A Amazon está se preparando para substituir centenas de milhares de empregos por robôs nos próximos anos, segundo apuração do jornal The New York Times. Documentos internos e entrevistas obtidos pelo jornal mostram que executivos da companhia acreditam estar próximos de uma nova grande transformação em seus centros de distribuição nos Estados Unidos.
Nas últimas duas décadas, nenhuma empresa fez mais para moldar o ambiente de trabalho americano do que a Amazon. Em sua ascensão para se tornar o segundo maior empregador do país, contratou centenas de milhares de trabalhadores de armazém, construiu um exército de motoristas contratados e foi pioneira no uso de tecnologia para contratar, monitorar e gerenciar funcionários.

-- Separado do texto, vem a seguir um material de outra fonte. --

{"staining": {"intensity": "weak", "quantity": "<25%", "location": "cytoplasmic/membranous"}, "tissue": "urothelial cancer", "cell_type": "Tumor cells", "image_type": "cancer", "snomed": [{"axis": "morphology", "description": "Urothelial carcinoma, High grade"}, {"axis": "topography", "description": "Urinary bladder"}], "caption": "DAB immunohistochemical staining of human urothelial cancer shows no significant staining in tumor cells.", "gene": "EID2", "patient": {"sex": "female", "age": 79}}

Agora, entrevistas e um conjunto de documentos internos de estratégia vistos pelo The New York Times revelam que executivos da Amazon acreditam que a empresa está à beira de sua próxima grande mudança no ambiente de trabalho: substituir mais de meio milhão de empregos por robôs.

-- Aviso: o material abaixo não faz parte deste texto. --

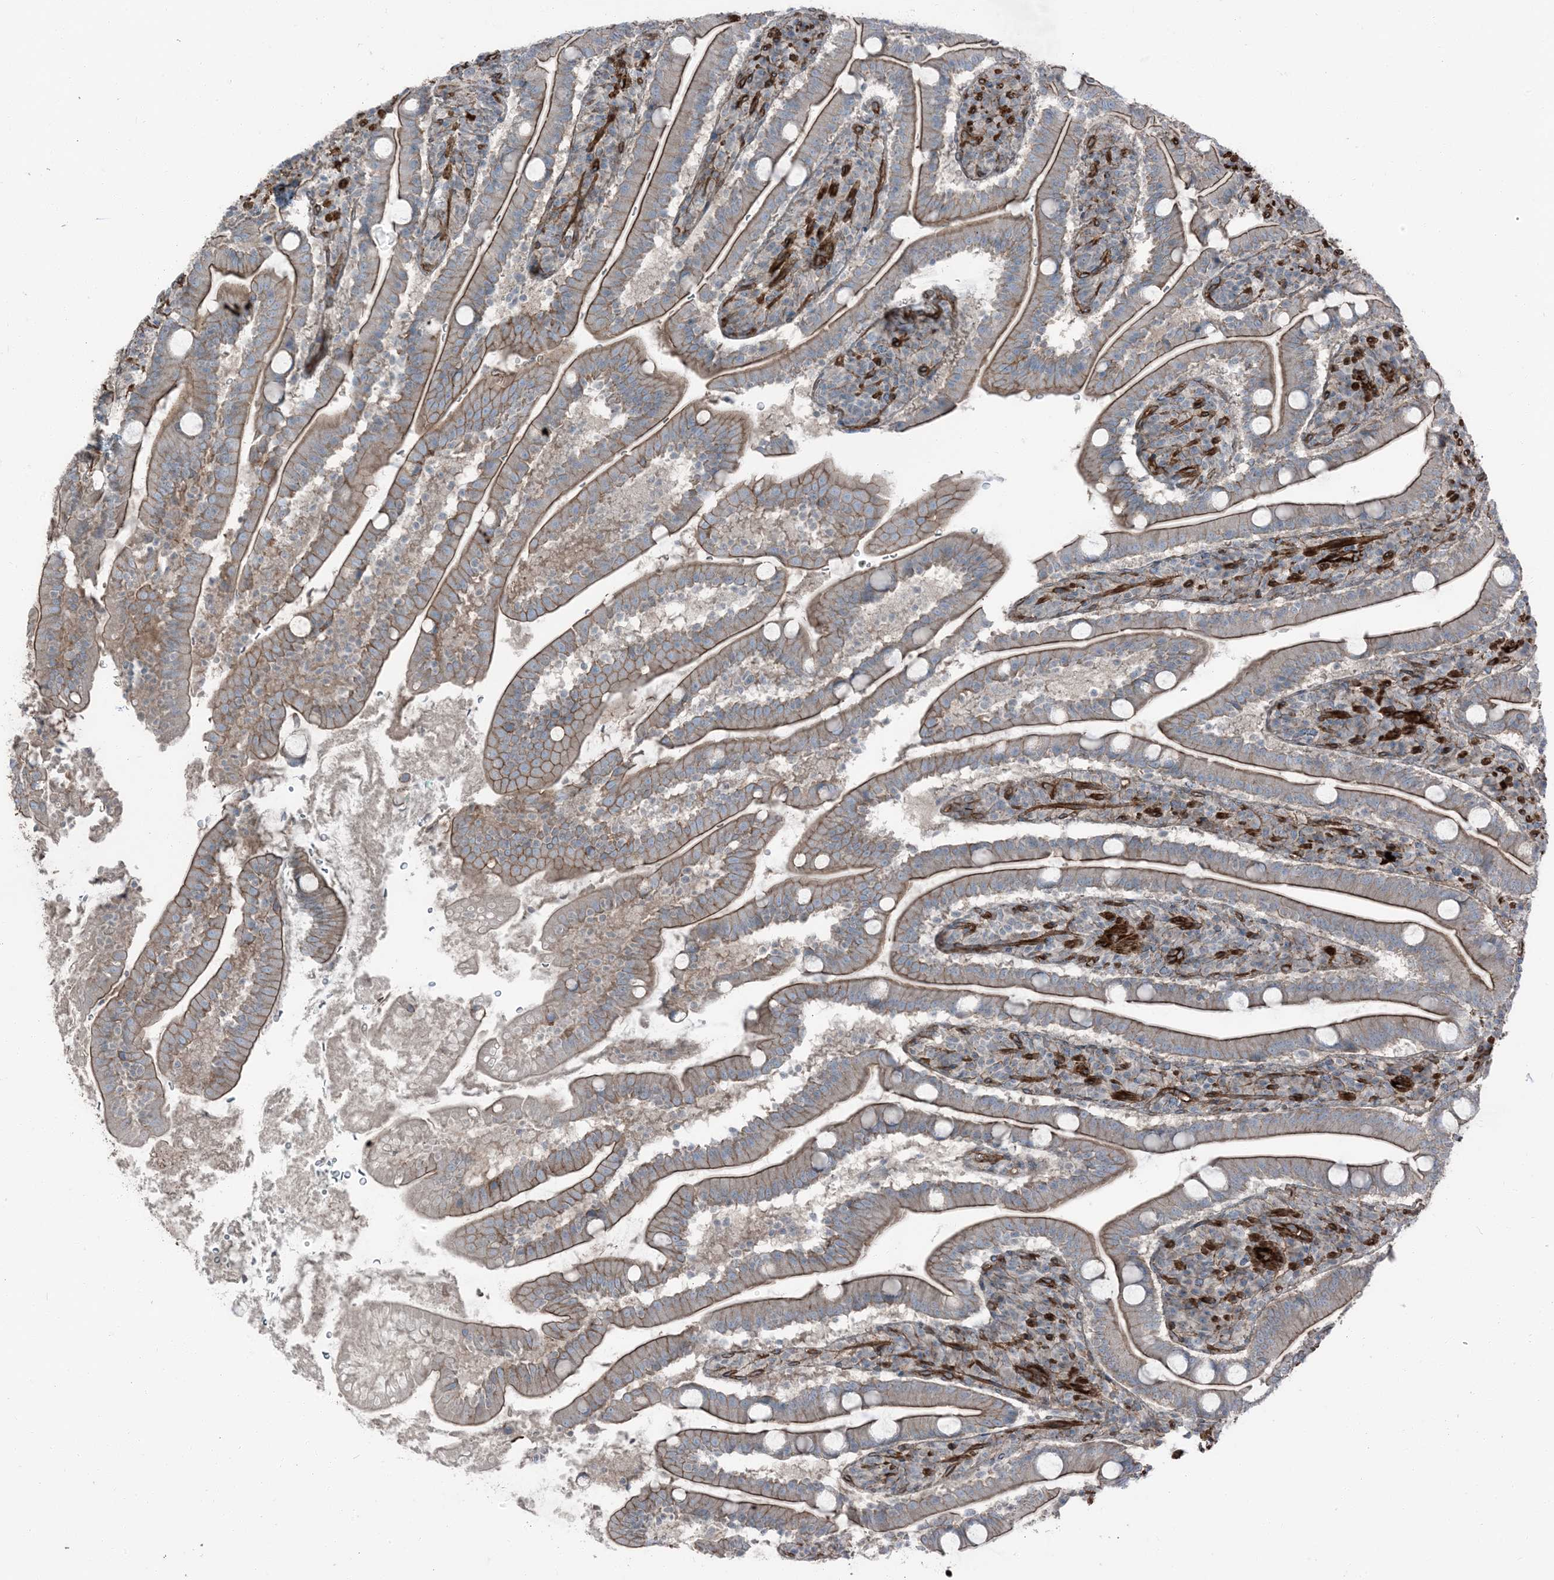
{"staining": {"intensity": "moderate", "quantity": ">75%", "location": "cytoplasmic/membranous"}, "tissue": "duodenum", "cell_type": "Glandular cells", "image_type": "normal", "snomed": [{"axis": "morphology", "description": "Normal tissue, NOS"}, {"axis": "topography", "description": "Duodenum"}], "caption": "Unremarkable duodenum displays moderate cytoplasmic/membranous expression in approximately >75% of glandular cells, visualized by immunohistochemistry. (Brightfield microscopy of DAB IHC at high magnification).", "gene": "ZFP90", "patient": {"sex": "male", "age": 35}}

A força de trabalho da Amazon nos EUA mais que triplicou desde 2018, chegando a quase 1,2 milhão. Mas a equipe de automação da Amazon espera que a empresa possa evitar contratar mais de 160 mil pessoas nos Estados Unidos até 2027, que seriam necessárias de outra forma. Isso economizaria cerca de 30 centavos em cada item que a Amazon seleciona, embala e entrega aos clientes.
Executivos disseram ao conselho da Amazon no ano passado que esperavam que a automação robótica permitisse à empresa continuar evitando o aumento da força de trabalho nos EUA nos próximos anos, mesmo esperando vender o dobro de produtos até 2033. Isso se traduziria em mais de 600 mil pessoas que a Amazon não precisaria contratar.
Em instalações projetadas para entregas super rápidas, a Amazon está tentando criar armazéns que empreguem poucos humanos. E documentos mostram que a equipe de robótica da Amazon tem como objetivo final automatizar 75% de suas operações.
A Amazon está tão convencida de que esse futuro automatizado está próximo que começou a desenvolver planos para mitigar os impactos nas comunidades que podem perder empregos. Documentos mostram que a empresa considerou construir uma imagem de “bom cidadão corporativo” por meio de maior participação em eventos comunitários, como desfiles e a campanha Toys for Tots.
Os documentos sugerem evitar termos como “automação” e “inteligência artificial” ao discutir robótica, usando em vez disso termos como “tecnologia avançada” ou substituindo a palavra “robô” por “cobot”, que implica colaboração com humanos.
A Amazon disse em comunicado que os documentos vistos pelo Times estavam incompletos e não representavam a estratégia geral de contratação da empresa. Kelly Nantel, porta-voz da Amazon, afirmou que os documentos refletiam o ponto de vista de um grupo dentro da empresa e destacou que a Amazon planejava contratar 250 mil pessoas para a próxima temporada de festas, embora a empresa tenha se recusado a dizer quantas dessas vagas seriam permanentes.
A Amazon também disse que não está exigindo que executivos evitem certos termos e que o envolvimento comunitário não está relacionado à automação.
Os planos da Amazon podem ter um impacto profundo nos empregos operários em todo o país e servir como modelo para outras empresas como Walmart, o maior empregador privado do país, e UPS. A empresa transformou a força de trabalho dos EUA ao criar uma demanda crescente por empregos em armazéns e entregas. Mas agora, ao liderar o caminho para a automação, esses papéis podem se tornar mais técnicos, melhor remunerados e mais escassos.